Не заставил себя ждать и полковник Пушкаренко. Его отдохнувшие казаки с остервенением бросились на испанцев. Они не сговаривались с казаками Золотаренко, действовали, как подсказывал разум, им надоели неудачи первых боев в этих далеких краях.
Хмельницкий еще на заре побывал в каждом из этих полков. Рассказывал старшинам и казакам о беспримерном подвиге сотника Подгорского. В этот день двоих коней джуры сменили Хмельницкому, несколько раз почти силой вытаскивали его из опасной сечи — ведь он был наказным атаманом храбрых украинских воинов, сражавшихся далеко от своей родины!
В полдень Хмельницкий приказал своему джуре пригласить к нему полковника Пшиемского и находящихся при нем французских офицеров. Казацкие войска продвинулись вперед на пятнадцать миль, приблизившись к Дюнкерку. Взяли в плен более тысячи испанцев, которых на поляне в лесу окружили вездесущие казаки Юхима Беды. Перепуганные, обесславленные испанцы падали на колени, в отчаянии молились своему ангелу-хранителю: «Спаси и помилуй!» — думая теперь только о спасении души. У каждого из них была семья, был дом. А ненавистные войны, то в Италии, с партизанами Мазаньело, то вот тут, на севере Европы, отнимают у них лучшие годы жизни…
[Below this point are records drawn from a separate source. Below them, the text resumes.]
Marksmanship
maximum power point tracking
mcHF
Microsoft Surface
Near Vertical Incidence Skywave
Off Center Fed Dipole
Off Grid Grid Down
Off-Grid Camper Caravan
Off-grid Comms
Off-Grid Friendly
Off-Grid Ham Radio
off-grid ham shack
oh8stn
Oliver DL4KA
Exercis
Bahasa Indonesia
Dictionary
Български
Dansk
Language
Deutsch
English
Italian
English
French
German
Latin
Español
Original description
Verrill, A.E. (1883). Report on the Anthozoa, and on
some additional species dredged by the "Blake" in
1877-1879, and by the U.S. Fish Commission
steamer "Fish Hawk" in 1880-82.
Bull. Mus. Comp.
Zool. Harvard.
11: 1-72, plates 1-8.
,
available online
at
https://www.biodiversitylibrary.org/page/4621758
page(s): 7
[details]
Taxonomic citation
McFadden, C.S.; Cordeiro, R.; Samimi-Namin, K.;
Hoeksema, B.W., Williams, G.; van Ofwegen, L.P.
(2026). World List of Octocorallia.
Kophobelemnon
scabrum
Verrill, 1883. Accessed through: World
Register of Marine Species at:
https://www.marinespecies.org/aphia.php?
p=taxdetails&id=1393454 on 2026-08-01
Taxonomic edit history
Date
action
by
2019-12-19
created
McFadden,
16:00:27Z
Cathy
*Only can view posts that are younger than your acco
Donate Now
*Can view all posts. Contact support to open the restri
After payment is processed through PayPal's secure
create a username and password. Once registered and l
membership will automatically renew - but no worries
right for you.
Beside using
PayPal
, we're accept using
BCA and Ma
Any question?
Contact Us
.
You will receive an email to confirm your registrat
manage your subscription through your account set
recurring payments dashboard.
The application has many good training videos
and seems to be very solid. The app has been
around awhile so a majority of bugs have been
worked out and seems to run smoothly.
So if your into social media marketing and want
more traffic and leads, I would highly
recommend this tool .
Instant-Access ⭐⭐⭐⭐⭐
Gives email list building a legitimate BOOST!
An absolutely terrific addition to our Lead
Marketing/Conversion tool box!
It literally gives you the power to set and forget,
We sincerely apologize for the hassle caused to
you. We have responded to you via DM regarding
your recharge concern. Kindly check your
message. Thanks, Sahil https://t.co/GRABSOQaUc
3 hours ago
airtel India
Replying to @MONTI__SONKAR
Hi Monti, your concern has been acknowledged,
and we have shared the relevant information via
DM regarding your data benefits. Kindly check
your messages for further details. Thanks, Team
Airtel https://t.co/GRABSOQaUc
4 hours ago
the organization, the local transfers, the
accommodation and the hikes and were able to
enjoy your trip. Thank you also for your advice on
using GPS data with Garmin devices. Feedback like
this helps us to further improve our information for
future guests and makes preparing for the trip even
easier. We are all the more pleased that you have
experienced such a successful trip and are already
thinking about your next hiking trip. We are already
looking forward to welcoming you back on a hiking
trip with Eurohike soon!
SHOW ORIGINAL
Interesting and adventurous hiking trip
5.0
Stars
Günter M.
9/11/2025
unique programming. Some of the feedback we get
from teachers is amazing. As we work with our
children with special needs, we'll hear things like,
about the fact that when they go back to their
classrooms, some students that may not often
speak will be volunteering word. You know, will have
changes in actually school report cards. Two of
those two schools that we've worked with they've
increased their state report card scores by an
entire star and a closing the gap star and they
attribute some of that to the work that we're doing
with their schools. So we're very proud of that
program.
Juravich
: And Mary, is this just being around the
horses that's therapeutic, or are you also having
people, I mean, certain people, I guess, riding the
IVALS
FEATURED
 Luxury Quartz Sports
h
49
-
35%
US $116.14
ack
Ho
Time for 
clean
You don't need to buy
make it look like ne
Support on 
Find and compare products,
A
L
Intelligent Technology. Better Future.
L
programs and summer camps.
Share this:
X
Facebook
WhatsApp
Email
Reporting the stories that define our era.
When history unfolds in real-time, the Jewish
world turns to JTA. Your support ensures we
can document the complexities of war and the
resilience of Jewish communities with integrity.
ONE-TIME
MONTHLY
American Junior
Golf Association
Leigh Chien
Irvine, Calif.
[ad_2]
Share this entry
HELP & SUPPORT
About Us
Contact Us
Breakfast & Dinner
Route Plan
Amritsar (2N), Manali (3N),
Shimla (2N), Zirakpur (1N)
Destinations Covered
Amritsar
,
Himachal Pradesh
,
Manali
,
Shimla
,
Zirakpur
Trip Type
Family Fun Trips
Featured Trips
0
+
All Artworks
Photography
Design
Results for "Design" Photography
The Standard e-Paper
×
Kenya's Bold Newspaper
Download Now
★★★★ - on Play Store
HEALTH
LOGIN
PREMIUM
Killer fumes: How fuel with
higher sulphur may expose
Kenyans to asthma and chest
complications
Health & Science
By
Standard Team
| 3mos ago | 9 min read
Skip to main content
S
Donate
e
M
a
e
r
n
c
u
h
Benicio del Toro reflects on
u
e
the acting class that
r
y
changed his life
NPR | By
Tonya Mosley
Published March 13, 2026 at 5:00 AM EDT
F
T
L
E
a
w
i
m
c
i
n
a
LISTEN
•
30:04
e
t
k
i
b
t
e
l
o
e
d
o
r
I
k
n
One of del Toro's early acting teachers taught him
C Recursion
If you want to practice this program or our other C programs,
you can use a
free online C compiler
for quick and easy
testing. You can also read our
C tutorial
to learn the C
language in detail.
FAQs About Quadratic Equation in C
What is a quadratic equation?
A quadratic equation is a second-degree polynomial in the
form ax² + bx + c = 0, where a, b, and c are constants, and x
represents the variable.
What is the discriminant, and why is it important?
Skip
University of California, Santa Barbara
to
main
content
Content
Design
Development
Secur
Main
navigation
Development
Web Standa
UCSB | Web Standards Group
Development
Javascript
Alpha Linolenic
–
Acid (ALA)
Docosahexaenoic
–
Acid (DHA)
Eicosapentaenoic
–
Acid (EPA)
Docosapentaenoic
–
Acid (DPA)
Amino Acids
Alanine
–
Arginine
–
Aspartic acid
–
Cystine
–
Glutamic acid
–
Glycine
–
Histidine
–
Связной полковника Пшиемского нашел Богдана Хмельницкого среди пленных испанских офицеров, совсем недавно таких заносчивых.
— Пан атаман, — обратился к нему связной, — полковник Пшиемский приказал…
— Кому приказал полковник? Может, связной из вновь прибывших войск с Украины? — прервал его Хмельницкий.
— Приказали… — поправился связной, — что курьеры из Парижа прибыли, велели подождать Конде!
— Конде, Конде… Граф Конде, полководец могущественной Франции, — совсем миролюбиво поправил Хмельницкий связного. — А не сказали курьеры, когда надо ждать самого графа Конде?
— Нет, не сказали, прошу прощения. А пан полковник Пшиемский велел передать вам о том, что пан Конде встревожен и из Парижа курьеров к нам прислал. Сам следом за ними отправился.